The Ogre (7,285 m) is the most difficult of the world’s high mountains to climb. In 1977 Doug Scott and Chris Bonington made the first ascent after a sequence of very difficult rock climbing that extended the boundaries of what had been achieved before at that altitude. The subsequent descent, in the dark, immediately became an epic. It was 24 years before there was a second ascent of The Ogre.
Proceeds from this lecture series will go towards Doug Scott’s charity Community Action Nepal , as part of their reconstruction programme following the recent Nepalese earthquake.
Doug Scott CBE – Biography
Doug Scott has made 45 expeditions to the high mountains of Asia. He has reached the summit of more than 40 Himalayan peaks, of which half were climbed by new routes or for the first time in Alpine style. In 1975 he and Dougal Haston became the first Britons to climb Everest when they made the first ascent of the South West Face on Chris Bonington’s Expedition.
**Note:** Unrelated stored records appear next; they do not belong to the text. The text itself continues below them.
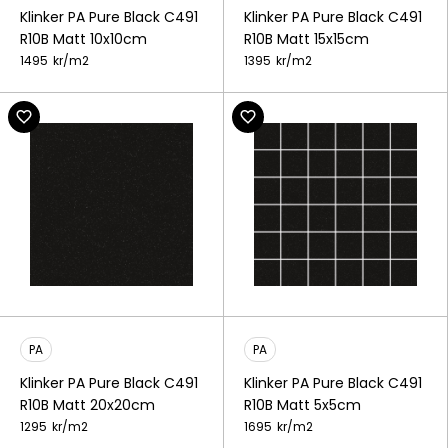
Klinker PA Pure Black C491
Klinker PA Pure Black C491
R10B Matt 10x10cm
R10B Matt 15x15cm
1495
kr/
m2
1395
kr/
m2
PA
PA
Klinker PA Pure Black C491
Klinker PA Pure Black C491
R10B Matt 20x20cm
R10B Matt 5x5cm
1295
kr/
m2
1695
kr/
m2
He is a past President of the Alpine Club and an Honorary Member of the American Alpine Club. He was made a CBE in 1994, received the Royal Geographical Society Patron’s Gold Medal in 1999 and the Piolet d’Or Lifetime Achievement Award in 2011. Doug has long recognised that these achievements crucially relied upon the support of local mountain people, porters and Sherpa. In 1998 he founded the UK registered charity Community Action Nepal.